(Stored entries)
>>>

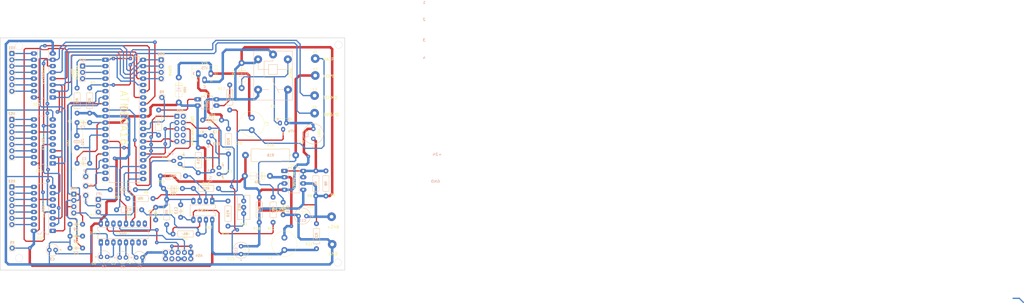
<source format=kicad_pcb>
(kicad_pcb (version 20221018) (generator pcbnew)

  (general
    (thickness 1.6)
  )

  (paper "A4")
  (layers
    (0 "F.Cu" signal)
    (31 "B.Cu" signal)
    (32 "B.Adhes" user "B.Adhesive")
    (33 "F.Adhes" user "F.Adhesive")
    (34 "B.Paste" user)
    (35 "F.Paste" user)
    (36 "B.SilkS" user "B.Silkscreen")
    (37 "F.SilkS" user "F.Silkscreen")
    (38 "B.Mask" user)
    (39 "F.Mask" user)
    (40 "Dwgs.User" user "User.Drawings")
    (41 "Cmts.User" user "User.Comments")
    (42 "Eco1.User" user "User.Eco1")
    (43 "Eco2.User" user "User.Eco2")
    (44 "Edge.Cuts" user)
    (45 "Margin" user)
    (46 "B.CrtYd" user "B.Courtyard")
    (47 "F.CrtYd" user "F.Courtyard")
    (48 "B.Fab" user)
    (49 "F.Fab" user)
    (50 "User.1" user)
    (51 "User.2" user)
    (52 "User.3" user)
    (53 "User.4" user)
    (54 "User.5" user)
    (55 "User.6" user)
    (56 "User.7" user)
    (57 "User.8" user)
    (58 "User.9" user)
  )

  (setup
    (pad_to_mask_clearance 0)
    (pcbplotparams
      (layerselection 0x00010f0_ffffffff)
      (plot_on_all_layers_selection 0x0000000_00000000)
      (disableapertmacros false)
      (usegerberextensions false)
      (usegerberattributes false)
      (usegerberadvancedattributes false)
      (creategerberjobfile false)
      (dashed_line_dash_ratio 12.000000)
      (dashed_line_gap_ratio 3.000000)
      (svgprecision 4)
      (plotframeref false)
      (viasonmask false)
      (mode 1)
      (useauxorigin false)
      (hpglpennumber 1)
      (hpglpenspeed 20)
      (hpglpendiameter 15.000000)
      (dxfpolygonmode true)
      (dxfimperialunits true)
      (dxfusepcbnewfont true)
      (psnegative false)
      (psa4output false)
      (plotreference true)
      (plotvalue false)
      (plotinvisibletext false)
      (sketchpadsonfab false)
      (subtractmaskfromsilk false)
      (outputformat 1)
      (mirror false)
      (drillshape 0)
      (scaleselection 1)
      (outputdirectory "./")
    )
  )

  (net 0 "")
  (net 1 "GND")
  (net 2 "Net-(DD1-XTAL1)")
  (net 3 "Net-(DD1-XTAL2)")
  (net 4 "Net-(DD2-VS+)")
  (net 5 "Net-(DD2-VS-)")
  (net 6 "Net-(DD2-C2+)")
  (net 7 "Net-(DD2-C2-)")
  (net 8 "Net-(DD2-C1+)")
  (net 9 "Net-(DD2-C1-)")
  (net 10 "Net-(DD1-PB7)")
  (net 11 "Net-(DD1-PB6)")
  (net 12 "Net-(DD1-PB5)")
  (net 13 "Net-(C10-Pad1)")
  (net 14 "+24V")
  (net 15 "Net-(DA1-DC)")
  (net 16 "Net-(DA2B-+)")
  (net 17 "Net-(DA1-TC)")
  (net 18 "+5V")
  (net 19 "Net-(DA1-Vfb)")
  (net 20 "Net-(DA1-SwE)")
  (net 21 "Net-(DA2-Pad1)")
  (net 22 "Net-(DA2A--)")
  (net 23 "Net-(DA2A-+)")
  (net 24 "Net-(DA2B--)")
  (net 25 "Net-(DA3-Pad1)")
  (net 26 "Net-(DA3-Pad3)")
  (net 27 "Net-(DD1-PB0)")
  (net 28 "/PWM")
  (net 29 "Net-(DD1-PB4)")
  (net 30 "/RST")
  (net 31 "/TEMP")
  (net 32 "/CURRENT")
  (net 33 "/TCK")
  (net 34 "/TMS")
  (net 35 "/TDO")
  (net 36 "/TDI")
  (net 37 "/GUARD")
  (net 38 "unconnected-(DD1-AVCC-Pad30)")
  (net 39 "unconnected-(DD1-AREF-Pad32)")
  (net 40 "unconnected-(DD2-T2OUT-Pad7)")
  (net 41 "unconnected-(DD2-R2IN-Pad8)")
  (net 42 "unconnected-(DD2-R2OUT-Pad9)")
  (net 43 "unconnected-(DD2-T2IN-Pad10)")
  (net 44 "Net-(DD2-R1IN)")
  (net 45 "Net-(DD2-T1OUT)")
  (net 46 "Net-(DD3-A)")
  (net 47 "Net-(DD3-B)")
  (net 48 "Net-(DD3-C)")
  (net 49 "Net-(DD3-D)")
  (net 50 "Net-(DD3-E)")
  (net 51 "Net-(DD3-F)")
  (net 52 "Net-(DD3-G)")
  (net 53 "Net-(DD4-A)")
  (net 54 "Net-(DD4-B)")
  (net 55 "Net-(DD4-C)")
  (net 56 "Net-(DD4-D)")
  (net 57 "Net-(DD4-E)")
  (net 58 "Net-(DD4-F)")
  (net 59 "Net-(DD4-G)")
  (net 60 "Net-(DD5-A)")
  (net 61 "Net-(DD5-B)")
  (net 62 "Net-(DD5-C)")
  (net 63 "Net-(DD5-D)")
  (net 64 "Net-(DD5-E)")
  (net 65 "Net-(DD5-F)")
  (net 66 "Net-(DD5-G)")
  (net 67 "Net-(K1-Pad1)")
  (net 68 "Net-(VD2-A)")
  (net 69 "Net-(VD5-K)")
  (net 70 "Net-(R10-Pad1)")
  (net 71 "Net-(VT1-Б)")
  (net 72 "Net-(VT1-Э)")
  (net 73 "Net-(VT4-Б)")
  (net 74 "Net-(VT2-Э)")
  (net 75 "Net-(VD4-A)")
  (net 76 "Net-(XS4-Pin_1)")
  (net 77 "Net-(XS4-Pin_4)")
  (net 78 "unconnected-(XS4-Pin_8-Pad8)")
  (net 79 "unconnected-(XS6-Pin_2-Pad2)")
  (net 80 "unconnected-(XS6-Pin_7-Pad7)")
  (net 81 "unconnected-(XS6-Pin_8-Pad8)")
  (net 82 "Net-(DD1-PD7)")
  (net 83 "/D0")
  (net 84 "/D1")
  (net 85 "/D2")
  (net 86 "/D3")
  (net 87 "/S0")
  (net 88 "/S1")
  (net 89 "/S2")
  (net 90 "/BLK")
  (net 91 "unconnected-(DD1-PD6-Pad20)")
  (net 92 "Net-(DD1-PD4)")
  (net 93 "/GUARD1")
  (net 94 "/TEMP1")
  (net 95 "/TX")
  (net 96 "/RX")
  (net 97 "/SA2")
  (net 98 "/SA1")
  (net 99 "/SA0")
  (net 100 "/PWM1")
  (net 101 "Net-(DD1-PC7)")
  (net 102 "Net-(X1-Pin_1)")
  (net 103 "Net-(X2-Pin_1)")

  (footprint "CF-25:1R" (layer "F.Cu") (at 216.4105 99.06 -90))

  (footprint "Indictors:100uH Neosid" (layer "F.Cu") (at 186.4385 77.55 -90))

  (footprint "Connectors:PIN-Wire" (layer "F.Cu") (at 212.0925 60.452))

  (footprint "Pin Headers:1x03" (layer "F.Cu") (at 124.4625 110.617))

  (footprint "Diodes:1N5819" (layer "F.Cu") (at 193.8045 101.092 180))

  (footprint "CF-25:10K" (layer "F.Cu") (at 115.89 65.532 -90))

  (footprint "CF-25:100R" (layer "F.Cu") (at 177.0405 92.202 90))

  (footprint "CF-25:100R" (layer "F.Cu") (at 129.2885 106.68))

  (footprint "Transistors:BC547" (layer "F.Cu") (at 200.4085 80.4545 180))

  (footprint "CF-25:6K8" (layer "F.Cu") (at 164.8485 89.662 -90))

  (footprint "Pin Headers:1x04" (layer "F.Cu") (at 149.8625 54.102))

  (footprint "Diodes:1N4728" (layer "F.Cu") (at 158.435 106.172 180))

  (footprint "Atmel:AtMega16-DIP-S" (layer "F.Cu") (at 127.32 54.102))

  (footprint "Connectors:PIN-Wire" (layer "F.Cu") (at 211.8385 68.58))

  (footprint "Diodes:FR107" (layer "F.Cu") (at 156.9745 61.214 -90))

  (footprint "Transistors:BC557" (layer "F.Cu") (at 170.1825 85.598 180))

  (footprint "Pin Headers:Pin" (layer "F.Cu") (at 150.1165 69.342))

  (footprint "IC:MAX232-DIP" (layer "F.Cu") (at 125.4935 128.016 90))

  (footprint "Capacitors JAMICON:1uf 50V" (layer "F.Cu") (at 133.0985 134.112))

  (footprint "Pin Headers:Pin" (layer "F.Cu") (at 89.6645 130.302))

  (footprint "Pin Headers:Pin" (layer "F.Cu") (at 119.3825 101.346))

  (footprint "CF-25:470R" (layer "F.Cu") (at 136.4005 110.236))

  (footprint "IC:MC34063-DIP" (layer "F.Cu") (at 199.6315 99.07))

  (footprint "IC:К176ИД2" (layer "F.Cu") (at 106.0475 123.317 180))

  (footprint "IC:К176ИД2" (layer "F.Cu") (at 106.0475 96.012 180))

  (footprint "Capacitors JAMICON:100uf 16V" (layer "F.Cu") (at 208.5575 117.348 180))

  (footprint "CF-25:10K" (layer "F.Cu") (at 162.88 106.172))

  (footprint "Capasitors Y5V:100n" (layer "F.Cu") (at 118.1125 125.476 180))

  (footprint "Capasitors К10-17Б 1206:22pf" (layer "F.Cu") (at 115.89 96.012))

  (footprint "IC:К176ИД2" (layer "F.Cu") (at 106.0475 69.327 180))

  (footprint "Connectors:PIN-Wire" (layer "F.Cu") (at 212.0925 53.594))

  (footprint "Connectors:PIN-Wire" (layer "F.Cu") (at 211.8385 75.692))

  (footprint "CF-25:51K" placed (layer "F.Cu")
    (tstamp 7e09ceb8-b5f2-467a-a32e-5c77f944d282)
    (at 176.85 121.412 90)
    (property "She
... [464186 chars truncated]
</source>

<<<

— Exercise details —
Return, from the data, each line where the string "Capacitors" occurs.

— The completed task —
  (footprint "Capacitors JAMICON:1uf 50V" (layer "F.Cu") (at 133.0985 134.112))
  (footprint "Capacitors JAMICON:100uf 16V" (layer "F.Cu") (at 208.5575 117.348 180))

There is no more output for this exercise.